Exercise brief — Output the passage of the superannuation guarantee excerpt starting with "Explanation of proposed" and going on through "of $450 or more a month.", copied word for word.

Document excerpt —
As two charge percentages may apply in the 1992-93 year (for employer's with annual national payrolls in excess of $1 million), it is necessary to change the contribution period for the 1992-93 year from an annual basis to two 6 monthly periods, the first commencing on 1 July 1992 and the other commencing on 1 January 1993. (Definition of "contribution period" and "half-year" in subclause 6(1) and new clause 18.)

Although the level of superannuation support will be measured on a 6 monthly basis, the calculation of the superannuation guarantee charge will still be annual.

A further amendment will ensure that contributions which are made at any time on or after 1 July 1992 and on or before 14 August 1993 may be taken into account as if they had been made during either of the 6 monthly contribution periods in 1992-93. [New subclause 23(6)]

1993-94 year

Under the existing Bill, an employer's level of superannuation support for the 1993-94 and subsequent years is calculated on a monthly basis (ie, there are monthly contribution periods). Amendments will be made to change this monthly basis to a quarterly basis with each quarter commencing on 1 July, 1 October, 1 January, and 1 April of the 1993-94 and subsequent years. (Definition of "contribution period" and "quarter" in subclause 6(1) and new clause 19.)

Maximum contribution base

Clause 15 of the existing Bill sets out a maximum contribution base. This puts an upper limit on the amount of superannuation support that an employer is expected to provide for the benefit of an employee and is a limit on earnings.

For 1992-93 the limit is $80,000. It is indexed for later years and converted to a monthly amount. It is proposed to make amendments to clause 15 as a consequence of the need to provide for two contribution periods in 1992-93 and the change from a monthly to a quarterly basis for subsequent years.

These amendments will provide that the maximum contribution base for either of the two six monthly periods in 1992-93 is $40,000. For subsequent years the maximum contribution base will be indexed and on a quarterly basis.

Exemption for Low Income Earners

Summary of proposed amendment

The amendment will raise the level of salary and wages at which an employer is expected to provide superannuation support in respect of an employee to $450 or more a month.

Explanation of proposed amendment

Under the existing Bill, subclause 24(2) provides that an employer will not have to provide superannuation support for an employee in any month when the employee receives salary and wages of less than $250. The proposed amendment will increase this threshold so that an employer does not have to provide superannuation support unless the employee receives salary and wages of $450 or more a month.

Certain Periods not to Count as Periods of Employment

Summary of the proposed amendment

The amendment will ensure that any period for which 'excluded salary and wages' are paid is not taken into account in the calculation of the reduction in the employer's charge percentage (under clauses 22 and 23). [New clause 23C]

Explanation of the proposed amendment

Under the existing provisions of the Bill an employer does not have to provide superannuation support for certain employees. For example, where an employee receives salary and wages of less than $450 in a month, or where salary or wages are paid to certain non-resident employees or to an employee 65 years of age or older. This sort of excluded salary and wages is not taken into account for superannuation guarantee purposes in accordance with clauses 24 and 25 of the Bill.

Data taken from a collection
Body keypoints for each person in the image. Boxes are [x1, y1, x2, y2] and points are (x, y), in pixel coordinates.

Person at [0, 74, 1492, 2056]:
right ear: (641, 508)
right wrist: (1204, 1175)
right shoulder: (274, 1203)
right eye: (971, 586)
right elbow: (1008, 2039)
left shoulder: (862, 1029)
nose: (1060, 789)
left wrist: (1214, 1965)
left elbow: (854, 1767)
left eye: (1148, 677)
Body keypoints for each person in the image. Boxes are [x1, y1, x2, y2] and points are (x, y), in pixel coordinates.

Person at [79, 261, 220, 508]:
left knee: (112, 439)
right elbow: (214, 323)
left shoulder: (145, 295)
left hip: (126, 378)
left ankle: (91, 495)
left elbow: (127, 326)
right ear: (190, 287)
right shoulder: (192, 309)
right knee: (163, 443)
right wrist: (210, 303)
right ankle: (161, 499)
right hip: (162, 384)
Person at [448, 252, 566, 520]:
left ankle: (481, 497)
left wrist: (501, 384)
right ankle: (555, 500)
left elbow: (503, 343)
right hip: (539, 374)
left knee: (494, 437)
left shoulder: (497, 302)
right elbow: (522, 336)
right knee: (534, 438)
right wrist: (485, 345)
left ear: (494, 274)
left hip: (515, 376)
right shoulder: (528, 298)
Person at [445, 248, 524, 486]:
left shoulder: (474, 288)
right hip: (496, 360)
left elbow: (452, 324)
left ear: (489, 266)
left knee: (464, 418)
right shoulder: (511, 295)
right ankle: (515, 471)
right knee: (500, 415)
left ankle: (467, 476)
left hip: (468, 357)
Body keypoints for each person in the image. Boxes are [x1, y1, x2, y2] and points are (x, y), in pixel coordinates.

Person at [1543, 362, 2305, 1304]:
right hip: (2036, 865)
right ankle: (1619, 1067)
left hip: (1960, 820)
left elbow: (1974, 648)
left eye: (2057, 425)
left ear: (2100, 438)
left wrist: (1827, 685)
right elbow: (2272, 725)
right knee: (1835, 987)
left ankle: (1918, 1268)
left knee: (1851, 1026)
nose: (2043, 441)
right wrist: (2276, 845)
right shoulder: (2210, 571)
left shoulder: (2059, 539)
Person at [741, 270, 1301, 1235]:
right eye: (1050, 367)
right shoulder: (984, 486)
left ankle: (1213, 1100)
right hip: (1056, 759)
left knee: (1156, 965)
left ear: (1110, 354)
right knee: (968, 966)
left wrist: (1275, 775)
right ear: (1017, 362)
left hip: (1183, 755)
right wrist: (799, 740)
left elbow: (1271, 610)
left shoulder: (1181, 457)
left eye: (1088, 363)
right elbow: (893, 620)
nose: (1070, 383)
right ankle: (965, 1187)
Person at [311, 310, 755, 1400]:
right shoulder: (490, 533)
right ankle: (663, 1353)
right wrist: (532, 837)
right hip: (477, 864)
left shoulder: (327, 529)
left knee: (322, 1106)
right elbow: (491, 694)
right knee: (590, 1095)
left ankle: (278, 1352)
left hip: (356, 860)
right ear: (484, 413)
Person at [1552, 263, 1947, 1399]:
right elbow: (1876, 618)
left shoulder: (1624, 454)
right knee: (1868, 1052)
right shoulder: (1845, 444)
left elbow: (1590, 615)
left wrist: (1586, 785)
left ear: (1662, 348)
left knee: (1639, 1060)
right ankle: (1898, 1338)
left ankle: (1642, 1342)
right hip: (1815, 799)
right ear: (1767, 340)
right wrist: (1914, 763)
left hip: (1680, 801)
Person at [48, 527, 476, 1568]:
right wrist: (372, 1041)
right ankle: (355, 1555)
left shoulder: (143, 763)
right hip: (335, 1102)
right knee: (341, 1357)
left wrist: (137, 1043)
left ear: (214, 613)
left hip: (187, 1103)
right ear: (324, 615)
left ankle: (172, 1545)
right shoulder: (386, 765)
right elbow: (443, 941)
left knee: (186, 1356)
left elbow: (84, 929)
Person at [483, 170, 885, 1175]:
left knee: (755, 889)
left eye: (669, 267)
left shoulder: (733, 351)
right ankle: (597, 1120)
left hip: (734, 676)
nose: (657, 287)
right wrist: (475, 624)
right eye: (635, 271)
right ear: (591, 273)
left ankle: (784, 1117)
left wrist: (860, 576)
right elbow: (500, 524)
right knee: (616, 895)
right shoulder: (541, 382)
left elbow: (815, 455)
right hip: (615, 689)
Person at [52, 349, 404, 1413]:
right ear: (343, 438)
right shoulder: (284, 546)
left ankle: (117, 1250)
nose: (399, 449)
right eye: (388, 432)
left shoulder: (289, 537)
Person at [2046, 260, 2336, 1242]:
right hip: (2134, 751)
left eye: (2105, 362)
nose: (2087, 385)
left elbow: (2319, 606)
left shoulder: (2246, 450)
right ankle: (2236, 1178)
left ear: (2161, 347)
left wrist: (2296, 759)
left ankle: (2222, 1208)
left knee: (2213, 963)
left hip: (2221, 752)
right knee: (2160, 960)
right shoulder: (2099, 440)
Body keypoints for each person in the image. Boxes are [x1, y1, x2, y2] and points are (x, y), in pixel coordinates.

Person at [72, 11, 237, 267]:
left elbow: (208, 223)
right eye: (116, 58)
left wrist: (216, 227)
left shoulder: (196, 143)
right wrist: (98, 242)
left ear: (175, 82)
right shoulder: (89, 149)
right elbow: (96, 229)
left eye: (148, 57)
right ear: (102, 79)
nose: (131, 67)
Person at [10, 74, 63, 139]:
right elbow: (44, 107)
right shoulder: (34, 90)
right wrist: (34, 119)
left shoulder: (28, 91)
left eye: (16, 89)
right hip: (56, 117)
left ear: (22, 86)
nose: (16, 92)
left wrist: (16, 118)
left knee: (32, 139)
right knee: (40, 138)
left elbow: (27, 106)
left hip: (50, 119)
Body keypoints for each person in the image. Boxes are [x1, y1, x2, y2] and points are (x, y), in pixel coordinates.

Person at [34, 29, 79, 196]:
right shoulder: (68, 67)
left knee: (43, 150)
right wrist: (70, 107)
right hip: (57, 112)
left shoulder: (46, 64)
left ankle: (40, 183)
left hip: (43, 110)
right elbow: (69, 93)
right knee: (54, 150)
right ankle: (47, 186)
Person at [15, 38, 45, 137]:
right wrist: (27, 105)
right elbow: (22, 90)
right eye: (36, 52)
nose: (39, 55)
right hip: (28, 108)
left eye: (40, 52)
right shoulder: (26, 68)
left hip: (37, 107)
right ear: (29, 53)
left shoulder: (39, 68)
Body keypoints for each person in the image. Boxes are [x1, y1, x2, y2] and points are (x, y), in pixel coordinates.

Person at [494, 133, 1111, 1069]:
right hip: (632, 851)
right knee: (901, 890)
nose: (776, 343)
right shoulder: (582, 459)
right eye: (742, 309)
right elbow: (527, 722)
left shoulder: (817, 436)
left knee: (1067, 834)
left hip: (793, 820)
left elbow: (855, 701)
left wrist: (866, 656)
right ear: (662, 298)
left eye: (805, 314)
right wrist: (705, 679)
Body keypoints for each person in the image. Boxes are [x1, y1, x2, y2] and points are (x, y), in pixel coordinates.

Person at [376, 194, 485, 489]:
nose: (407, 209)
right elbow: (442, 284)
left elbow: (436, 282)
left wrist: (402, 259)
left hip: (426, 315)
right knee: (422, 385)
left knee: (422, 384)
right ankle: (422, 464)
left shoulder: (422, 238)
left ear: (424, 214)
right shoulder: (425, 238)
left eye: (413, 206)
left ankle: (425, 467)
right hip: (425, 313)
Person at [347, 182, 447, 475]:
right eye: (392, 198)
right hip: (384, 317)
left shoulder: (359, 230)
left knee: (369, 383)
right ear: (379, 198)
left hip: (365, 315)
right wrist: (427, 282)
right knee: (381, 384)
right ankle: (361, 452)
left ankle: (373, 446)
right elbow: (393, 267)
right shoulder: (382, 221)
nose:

Answer box —
Explanation of proposed amendment

Under the existing Bill, subclause 24(2) provides that an employer will not have to provide superannuation support for an employee in any month when the employee receives salary and wages of less than $250. The proposed amendment will increase this threshold so that an employer does not have to provide superannuation support unless the employee receives salary and wages of $450 or more a month.